Essen. Vor Gericht geht es um einen Mordfall in der Essener Trinkerszene. Ein 46-Jähriger soll einen Obdachlosen erwürgt haben. Der Grund: 150 Euro.

Friedlich schlief der Obdachlose in seinem Nachtlager auf einem verwaisten Supermarkt-Gelände an der Altendorfer Straße. Da kam sein Mörder, stahl dem 49 Jahre alten Andreas H. 150 Euro und erwürgte ihn.

Jetzt muss sich Ulrich B. (46) vor dem Essener Schwurgericht wegen Mordes verantworten. Doch er bestreitet, seinen Freund und Mitzecher in der Nacht zum 9. April 2019 getötet zu haben.

Tiefe Einblicke in die Trinkerszene gewährt das Verfahren. Um Alkohol dreht sich der Tagesablauf. Und wenn kein Geld mehr da ist, wird auch mal einer der Saufkumpanen bestohlen. Der Angeklagte Ulrich B. lebt nicht auf der Straße, hat sogar eine eigene Wohnung. Immer mal wieder nahm er dort auch Obdachlose auf. "Und dann wurde ich natürlich auch beklaut", sagt er.

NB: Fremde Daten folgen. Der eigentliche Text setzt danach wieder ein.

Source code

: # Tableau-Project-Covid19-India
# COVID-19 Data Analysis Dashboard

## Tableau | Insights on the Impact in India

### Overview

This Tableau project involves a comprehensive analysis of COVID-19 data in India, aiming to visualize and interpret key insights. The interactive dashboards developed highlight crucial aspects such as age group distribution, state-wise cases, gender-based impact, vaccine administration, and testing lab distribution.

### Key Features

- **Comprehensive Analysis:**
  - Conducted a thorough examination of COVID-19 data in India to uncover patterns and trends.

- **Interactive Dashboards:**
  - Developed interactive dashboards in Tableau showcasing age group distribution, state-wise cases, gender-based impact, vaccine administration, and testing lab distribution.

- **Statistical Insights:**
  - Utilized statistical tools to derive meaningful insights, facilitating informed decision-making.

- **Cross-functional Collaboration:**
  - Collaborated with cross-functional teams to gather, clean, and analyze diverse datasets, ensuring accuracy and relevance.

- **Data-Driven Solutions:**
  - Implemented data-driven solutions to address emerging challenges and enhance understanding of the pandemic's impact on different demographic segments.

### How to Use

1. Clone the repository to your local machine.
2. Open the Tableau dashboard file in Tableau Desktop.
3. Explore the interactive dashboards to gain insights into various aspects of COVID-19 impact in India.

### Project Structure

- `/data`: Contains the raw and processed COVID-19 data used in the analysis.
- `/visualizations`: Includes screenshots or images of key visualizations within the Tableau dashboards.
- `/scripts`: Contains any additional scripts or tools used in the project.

Angeklagter gilt in der Trinkerszene als aggressiv

Laut Anklage gilt Ulrich B. in der Szene als aggressiv, wenn er getrunken hat. Psychiater Frank Sandlos bescheinigt ihm in seinem vorläufigen Gutachten eine paranoide Schizophrenie und eine Abhängigkeit vom Alkohol. Er stuft ihn auch als gefährlich ein. Staatsanwältin Birgit Jürgens spricht deshalb in ihrer Anklage zwar von einer verminderten Schuldfähigkeit des Angeklagten, denkt aber auch an dessen Einweisung in die geschlossene Psychiatrie.

Aber dafür muss Ulrich B. erst einmal die Tat nachgewiesen werden. Er selbst sieht sich als unschuldig. In jener Nacht sei er zwar zweimal zum Nachtlager seines Freundes gegangen, habe ihn zum Schluss aber leblos angetroffen und deshalb den Rettungswagen gerufen.

Opfer hatte vom Betreuer 150 Euro bekommen

Die Anklage erinnert daran, dass Ulrich B. mitbekommen habe, dass Andreas H. einen Tag vor der Tat von seinem Betreuer 150 Euro ausgehändigt bekommen habe. Das Geld habe der Angeklagte sich leihen wollen, Andreas H. habe das aber abgelehnt.

Ulrich B. sei dann gegen zwei Uhr morgens noch einmal zu dem Nachtlager des Obdachlosen gegangen. Andreas H. habe geschlafen. Er habe ihm 150 Euro aus dem Portemonnaie genommen, "weil er unbedingt an das Geld kommen wollte, um sich weiteren Alkohol kaufen zu können", heißt es in der Anklage von Staatsanwältin Jürgens.

Heimtücke, Habgier und Verdeckung einer Straftat

Anschließend habe er sein Opfer erwürgt. Jürgens: "Um nicht als Täter überführt zu werden." Gleich drei Mordmerkmale sieht sie erfüllt: Heimtücke, Habgier und zur Verdeckung einer Straftat.

Objektive Beweise gibt es wohl nicht. Belastet wird Ulrich B. vor allem durch seine nächtliche Anwesenheit am Tatort und durch seinen damaligen Mitbewohner, der damals mit Haftbefehl zur Fahndung ausgeschrieben war. Dieser hatte der Polizei nach seiner Festnahme erzählt, in der Zeit nach dem Tod von Andreas H. habe Ulrich B. oft gerufen: "Ich habe einen umgebracht."

Acht Sitzungstermine sind geplant

Und es gibt Aussagen von Mitgliedern der Trinkerszene, dass sich das spätere Opfer oft beschwert habe, beklaut zu werden. Und als Schuldigen habe er dabei den jetzt Angeklagten genannt. Andere erzählen, der Angeklagte sei wegen seiner Drogenabhängigkeit, er nahm auch Kokain, immer pleite gewesen.

Wie belastbar diese Aussagen aus der Trinkerszene sind, will das Schwurgericht an zunächst acht geplanten Sitzungsterminen klären.